Eight days. Eight days since the shooting and Finch still had nothing on the woman, and if he didn’t he knew damn well that the police were all standing around, scratching their heads and eating donuts, but that didn’t stop him from calling Fusco on a daily basis. Megan called him every evening to update him on Reese’s condition and to remind him to eat something and get some sleep, after she’d noticed his weight loss and the dark circles under his eyes. He wasn’t expecting her to call at half past six, so when the phone rang, his thoughts automatically turned to the worst possible outcome, trying to prepare himself.

“Hello?” he answered, something he very rarely said. He took a bracing breath and waited.

“Harold, he woke up,” Megan said, but there was an incongruity between her words and her voice. She sounded like someone had died. “About an hour ago. I have to let the police know, but I wanted to call you first.”

“I need to see him,” Finch said. “Can you wait on the police, just a half hour?”

“Yeah, I can do that,” she said. “I’ll see you soon.” She hung up and he grabbed his jacket off the back of his chair. He didn’t have time to wait for his car; he hailed a taxi and offered the driver an extra hundred to get him there in ten minutes. It took a bit longer than that, but Finch paid the man anyway and hurried into the hospital. At Reese’s door, he paused, took a deep breath, and stepped inside.

He’d half expected Megan to be waiting for him, but she wasn’t. He walked over to the bed and his heart nearly stopped as Reese opened his eyes. He looked infinitely better than the last time Finch had visited – the intubation tube was gone, as was the drain in his skull, and he was breathing on his own, his gray-blue eyes glassy, but open and tracking Finch as he approached.

“Thank god,” Finch said, his voice cracking. “I was so worried. I thought-” He forced himself to stop, to take a breath, to start again. “Do you remember what happened, how you were injured? John, do you remember who did this to you? Did she say anything?”

“I don’t think he understands what you’re asking,” Megan said softly and Finch glanced back at her, standing in front of the door. He hadn’t heard her come in. She walked over, her hands in her pockets, wearing her ‘doctor’s’ face, the one all physicians put on when they have to deliver bad news. “The neurologist told me that it’s not uncommon for brain trauma to result in temporary and sometimes permanent memory loss.”

“So he doesn’t remember what happened, is that what you’re saying?” Finch asked.

“It’s more than that,” Megan said, glancing at Reese. “I don’t think he remembers me, and it doesn’t look like he remembers you.”
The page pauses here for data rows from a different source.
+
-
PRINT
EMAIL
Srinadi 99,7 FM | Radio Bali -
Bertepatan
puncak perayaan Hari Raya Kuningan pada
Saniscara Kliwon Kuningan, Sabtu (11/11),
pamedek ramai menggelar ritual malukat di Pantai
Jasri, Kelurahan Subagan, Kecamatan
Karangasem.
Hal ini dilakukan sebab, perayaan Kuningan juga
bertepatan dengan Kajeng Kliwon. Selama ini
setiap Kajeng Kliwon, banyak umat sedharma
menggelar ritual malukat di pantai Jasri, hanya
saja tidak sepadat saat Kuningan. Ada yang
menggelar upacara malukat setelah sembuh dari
“Of course he does,” Finch snapped, suddenly unable to breathe, like he’d been kicked in the chest. He turned to Reese. “John, look at me. You know who I am, right? John, who am I?” Reese didn’t respond, he just shifted his gaze to Megan, then back to Finch, as though waiting, but only mildly interested. Finch shook his head, fighting back the scream that rose up in his throat. No. No, no, no! This couldn’t be happening.

“He’ll get better, though, right?” Finch asked, his voice tight and hoarse. “You said temporary memory loss, right?”

“Possibly,” Megan replied. “There’s no way to know. We just have to wait and see.” Wait and see. Wait and see. Finch threw himself across the room, into the small adjoining bathroom, and vomited into the toilet.